Maske ile sokağa çıkma zorunluluğu veya diğer bir deyişle maskesiz sokağa çıkma yasağı kararı alan Hükümetin gereğini yapmadan veya çaresi bulmadan benzer kararları almakta acele etmemesi gerek.

Eskilerin deyişi ile tam bir “eyilikten maraz” çıkma durumu.

Türkiye’de Devletin maskeleri ücretsiz dağıtma refleksini başarı ile ortaya koyması, Devletin varlığının böylesi küçük dokunuşlarla kendi insanına hissettirmesinden öte vatandaşının kendini güvende hissetmesini sağlayan çok önemli bir unsur.

Anadolu topraklarında Devletin varlığı böylesi basit ve küçük dokunuşlar ile ulaşmadık köşe bırakmazken Kuzey Kıbrıs’ta işler biraz eksik biraz da ağır ilerlemekte.

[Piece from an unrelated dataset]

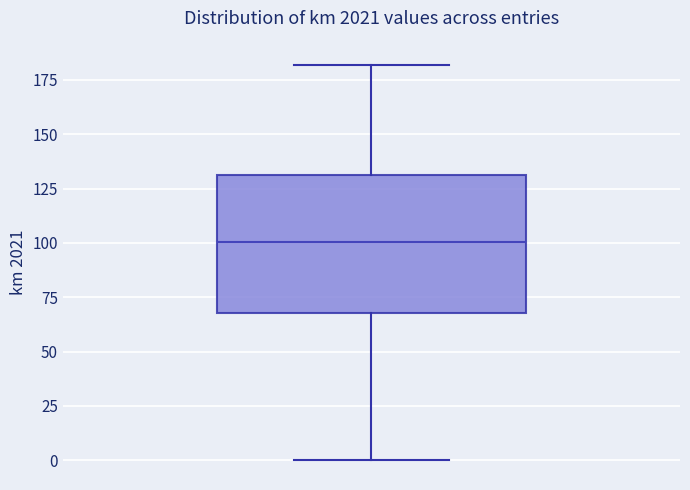

Where does the upper whisker of the box end on the y-axis? The values are not printed on the chart, so give them approximately, as read against the axis.

180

Gerçi, Başbakan Ersin Tatar Başbakanlığındaki UBP-HP Hükümeti ve  kabinesinin yakasını da iktidara geldikleri günden beri şansızlığın bırakmadığı da ortada.

Ancak, Devlet olmanın gereği refleksleri de ortaya koyamadığı da bir gerçek, UBP-HP Hükümetinin.

Cumhurbaşkanı Mustafa Akıncı’nın da sergilenen performans veya bırakılan boşluklar ve eksik yönleri siyasetin doğası gereği iyi değerlendirerek Hükümet ile zaman zaman kedinin fare gibi oynadığı gibi oynadığı da bir diğer gerçek.

Tam bir “maskeli balo” tadı ve havası, tüm yaşananlar.  

Ve Kıbrıs Türk’ü isyan, endişe, belirsizlik ve ekonomik sorunların çözümüne yönelik umutsuzluk ile Covid-19 sürecinde hayata tutunmaya çalışıyor.

Vitrinde ise “…maskeli balo ve onun sahte yüzleri.”

Ve sokak, “tak etti canıma bu maskeli balo” ruh hali ile Cumhurbaşkanlığı seçimlerini beklemekte.

Duyan yok, duymak isteyen hiç yok.

Her şeye rağmen susmasın ama şarkılar, haydi hep birlikte ; “…yaktım gemilerimi, dönüş yok artık geri, tak etti canıma bu maskeli balo. Ve onun sahte yüzler…”

 *Orijinal eser : Kıbrıs asıllı Yunan müzik insanı Manos Loizos. Türkçe sözler Murathan Mungan. Yorumcu Yeni Türkü. Şarkı adı Maskeli Balo.